We use a combination of things depending on the site. I use Dreamweaver a lot. Clutch uses Cold Fusion Developer and he hand codes a lot of things. I still find that I spend quite a bit of time modifying code by hand - both HTML and CSS - just because Dreamweaver, as sophisticated as it is, is like any other WYSIWYG editor in that it has a hard time keeping up with style changes. Mostly, we build the designs in Photoshop, cut them up and move them into HTML code either by hand or through Dreamweaver.
This site right here is great on ANY resolution no matter how BIG the screen, monitor or window is : http://bbs2.clutchfans.net/ Jeff, that's how the main CC.net was done, I know. Then CLUTCH and YOU incorporated the DYNAMIC FLASH and the DYNAMIC banners, along with dynamic news, no? One thing I noticed, though, is that there is much wasted space on the right side of the main page... shouldn't the main page extend as my browser window extends? Here were we work, we're "forced" to use a specific size, but for my free-lance and personal stuff, I utilize the whole screen and don't place the IRRITATING "This site is best viewed with Y x Z resolution and ABC Browser" text. That's just my 2¢s.

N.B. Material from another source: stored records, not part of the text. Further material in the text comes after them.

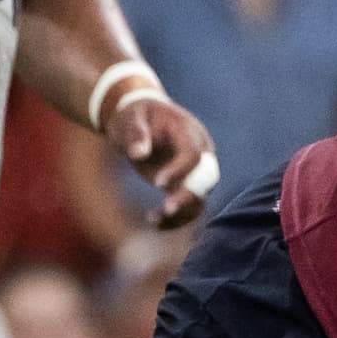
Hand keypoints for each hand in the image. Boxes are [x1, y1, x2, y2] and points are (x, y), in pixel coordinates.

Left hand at [106, 89, 217, 227]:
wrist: (140, 122)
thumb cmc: (135, 116)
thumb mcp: (130, 118)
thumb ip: (135, 133)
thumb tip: (139, 154)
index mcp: (188, 131)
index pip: (193, 154)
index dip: (180, 170)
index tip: (158, 183)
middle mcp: (199, 151)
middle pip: (206, 178)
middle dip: (189, 196)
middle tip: (167, 209)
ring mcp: (196, 169)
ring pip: (200, 195)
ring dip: (181, 212)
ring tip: (152, 218)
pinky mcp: (186, 183)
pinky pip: (190, 205)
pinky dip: (175, 217)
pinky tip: (153, 221)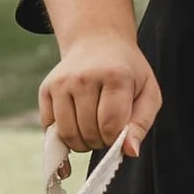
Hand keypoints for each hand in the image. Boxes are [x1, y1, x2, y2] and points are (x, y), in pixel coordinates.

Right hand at [38, 33, 161, 157]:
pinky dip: (63, 135)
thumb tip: (130, 152)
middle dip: (100, 141)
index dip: (115, 139)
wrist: (98, 41)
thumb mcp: (148, 92)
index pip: (110, 126)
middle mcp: (84, 77)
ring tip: (93, 129)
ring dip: (81, 142)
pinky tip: (76, 124)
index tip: (120, 133)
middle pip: (88, 133)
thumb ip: (141, 123)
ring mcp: (61, 82)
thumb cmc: (128, 72)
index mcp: (115, 76)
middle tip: (107, 129)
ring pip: (67, 134)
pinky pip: (49, 128)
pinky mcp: (46, 88)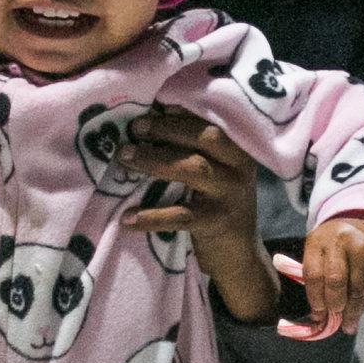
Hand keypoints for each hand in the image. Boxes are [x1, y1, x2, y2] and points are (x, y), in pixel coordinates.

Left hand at [117, 108, 278, 322]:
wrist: (237, 254)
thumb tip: (152, 116)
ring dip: (155, 161)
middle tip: (134, 129)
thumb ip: (192, 147)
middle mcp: (240, 166)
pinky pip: (181, 216)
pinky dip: (151, 216)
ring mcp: (231, 194)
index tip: (149, 108)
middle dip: (167, 129)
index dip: (179, 112)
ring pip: (194, 169)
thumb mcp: (214, 171)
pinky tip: (126, 218)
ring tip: (123, 159)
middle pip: (206, 137)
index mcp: (238, 147)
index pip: (210, 120)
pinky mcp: (217, 222)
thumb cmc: (215, 202)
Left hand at [297, 214, 363, 334]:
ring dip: (352, 311)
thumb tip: (319, 318)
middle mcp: (340, 242)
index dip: (315, 299)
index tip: (317, 316)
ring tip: (347, 324)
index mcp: (318, 241)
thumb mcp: (318, 251)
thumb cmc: (334, 246)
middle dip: (334, 305)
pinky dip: (363, 303)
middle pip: (336, 281)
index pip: (313, 274)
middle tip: (334, 320)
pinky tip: (358, 311)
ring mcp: (363, 248)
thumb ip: (316, 278)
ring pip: (356, 289)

What you are referring to is the "liquid" design I mentioned previously. That is not something people do as much as they used to. Imagine trying to read a line of text that is 20 inches long and then going all the way back to the left and starting the next line. Surveys of web surfers have found that people HATE having to do that, which is why fixed-width websites are really the norm. Most developers still have to develop for the lowest common denominator and there are still people using monitors that are 800x600 resolution. If you develop a site larger for a fixed width than that, you run the risk that those folks (still a sizable percentage of the computer using population, especially folks on laptops) will get frustrated by the website because they have to scroll left and right just to see everything on the screen. And if you do it liquid, people now using very large browsers (a rapidly growing population) are irritated by the extremely wide text. The best way to avoid that problem is to develop in 800x600.